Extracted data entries
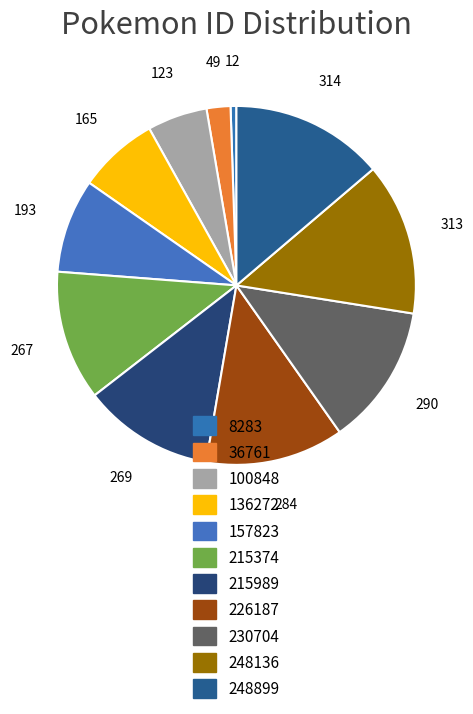

How many slices are in this pie chart?

11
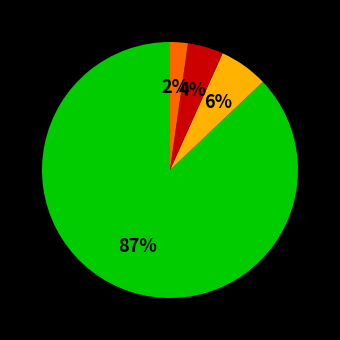

To the nearest percent, what is the average slice percentage?

25%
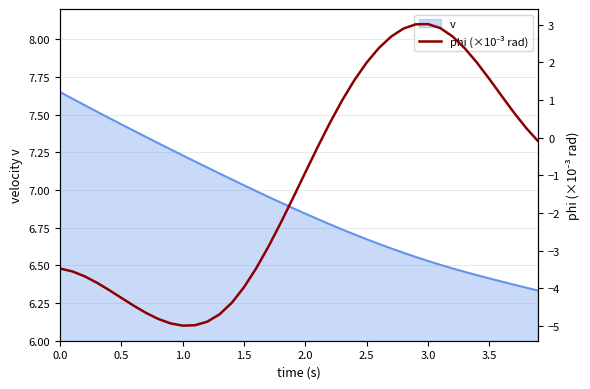

The v series shows 4.3 at 0.0. True or false?

False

INSTRUCTIONS TO FOLLOW
Please render the records above as a numbered list with one line per item. Leave out the blank lines and the pictures.

ANSWER BOX
1. How many slices are in this pie chart?
2. 11
3. To the nearest percent, what is the average slice percentage?
4. 25%
5. The v series shows 4.3 at 0.0. True or false?
6. False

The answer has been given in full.